L'ampleur du conflit qui commence dès ce soir dans les transports parisiens nous est promise, avec emphase, aussi bien par la CGT que par le gouvernement, pour exceptionnelle. On nous parle de 245 défilés, de 90 % de trains bloqués, de 11 lignes de métro paralysées, de la moitié voire 78 % d'enseignants en arrêt de travail, etc. Et, à la veille d'une grève qui se rapproche du scénario rêvé autrefois par Georges Sorel, et par les théoriciens du socialisme révolutionnaire, les précisons apocalyptiques se multiplient à l'envi. Le pouvoir multiplie quant à lui aussi bien les rumeurs alarmistes, les déclarations clivantes et les incertitudes anxiogènes, ayant accumulé les maladresses. Les cégétistes et leurs utiles compagnons de route additionnent, de leur côté, les rodomontades.
Nous ignorons bien sûr jusqu'où ira le flot montant des agitations. Nous savons seulement que la mayonnaise a pris et, par exemple, s'agissant la CFDT, majoritaire dans le secteur privé, et tout en se préparant à d'éventuelles négociations, d'une part ne constitue qu'une minorité au sein des secteurs en pointe de la contestation, et d'autre part, que son secrétaire général Laurent Berger s'est rendu compte que le gouvernement le menait en bateau.
Les partisans de cette réforme mal définie, mal enclenchée, mal négociée, ont beau dénoncer effectivement la quantité de désinformations, et critiquer vertement tous les avantages sociaux sectoriels, le fait est que ceux qui croyaient jusqu'ici aux statuts sur la base desquels ils ont été embauchés, ne sont pas prêts à y renoncer sans contreparties.
L'étatisme français procède à l'inverse de ce que réalisa durement mais intelligemment Margaret Thatcher. La politique qu'elle mena entre 1979 et 1990 permit de redresser une Angleterre bien malade. Or, le principe de ses réformes consistait à négocier le rachat des privilèges liés à des statuts obsolètes. Mais une telle doctrine sentait sans doute trop les origines épicières de la Dame de fer, aux yeux de pour arrogants technocrates parisiens.
Nos dirigeants, et pas seulement le chef de l'État, agissent donc mollement et sottement. Depuis l'épisode, à peine calmé, des gilets jaunes, ils cherchent à tout prix à protéger les manifestants, disent-ils, tout en laissant s'accumuler les bavures qui attisent la rage des plus pacifiques... Ils peuvent donc craindre, et ils ne manquent pas de le dire, que les ex-gilets jaunes radicalisés rejoignent les rangs des black blocs.
Si on se fie à l'un des rares textes sauvables de l'imposteur Freud, son Introduction à la psychanalyse, on croit comprendre que la souffrance fondamentale de l'hystérique vient de ses réminiscences.

^^^^

● CONSIGNE
Comment traduire en anglais cette phrase du texte sur la grève : « Nous ignorons bien sûr jusqu'où ira le flot montant des agitations. » ? Les items qui suivent ne sont pas nécessaires à l'exercice.

^^^^

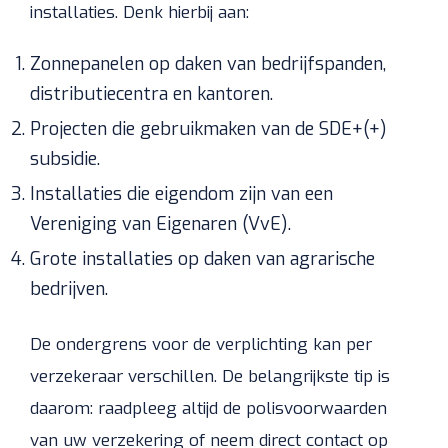
installaties. Denk hierbij aan:
Zonnepanelen op daken van bedrijfspanden,
distributiecentra en kantoren.
Projecten die gebruikmaken van de SDE+(+)
subsidie.
Installaties die eigendom zijn van een
Vereniging van Eigenaren (VvE).
Grote installaties op daken van agrarische
bedrijven.
De ondergrens voor de verplichting kan per
verzekeraar verschillen. De belangrijkste tip is
daarom: raadpleeg altijd de polisvoorwaarden
van uw verzekering of neem direct contact op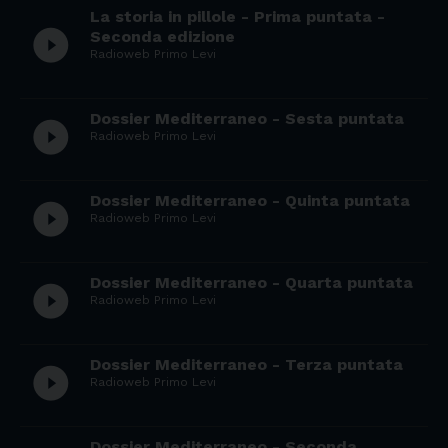
La storia in pillole - Prima puntata -
play_circle_filled
Seconda edizione
Radioweb Primo Levi
Dossier Mediterraneo - Sesta puntata
play_circle_filled
Radioweb Primo Levi
Dossier Mediterraneo - Quinta puntata
play_circle_filled
Radioweb Primo Levi
Dossier Mediterraneo - Quarta puntata
play_circle_filled
Radioweb Primo Levi
Dossier Mediterraneo - Terza puntata
play_circle_filled
Radioweb Primo Levi
Dossier Mediterraneo - Seconda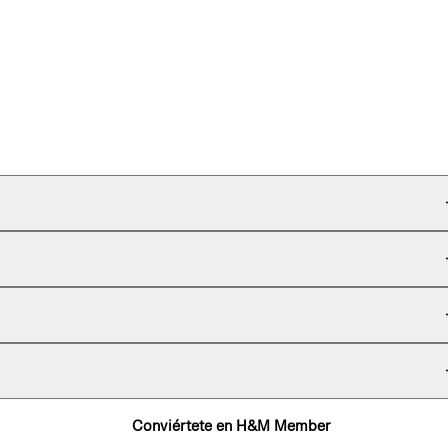
Conviértete en H&M Member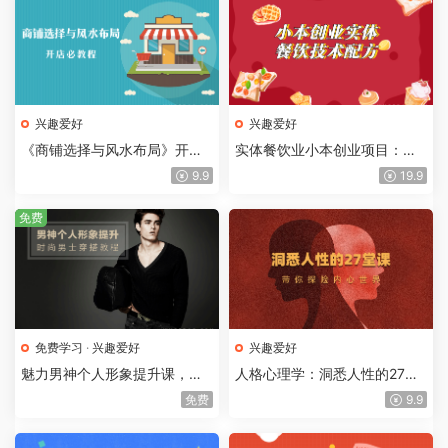
兴趣爱好
兴趣爱好
《商铺选择与风水布局》开店
实体餐饮业小本创业项目：技
做生意必学教程
术配方教程合集
9.9
19.9
免费
免费学习
·
兴趣爱好
兴趣爱好
魅力男神个人形象提升课，时
人格心理学：洞悉人性的27堂
尚男士穿搭教程
课，带你探险内心世界
免费
9.9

^^^^

● CORRIGÉ
We of course do not know how far the rising tide of unrest will go.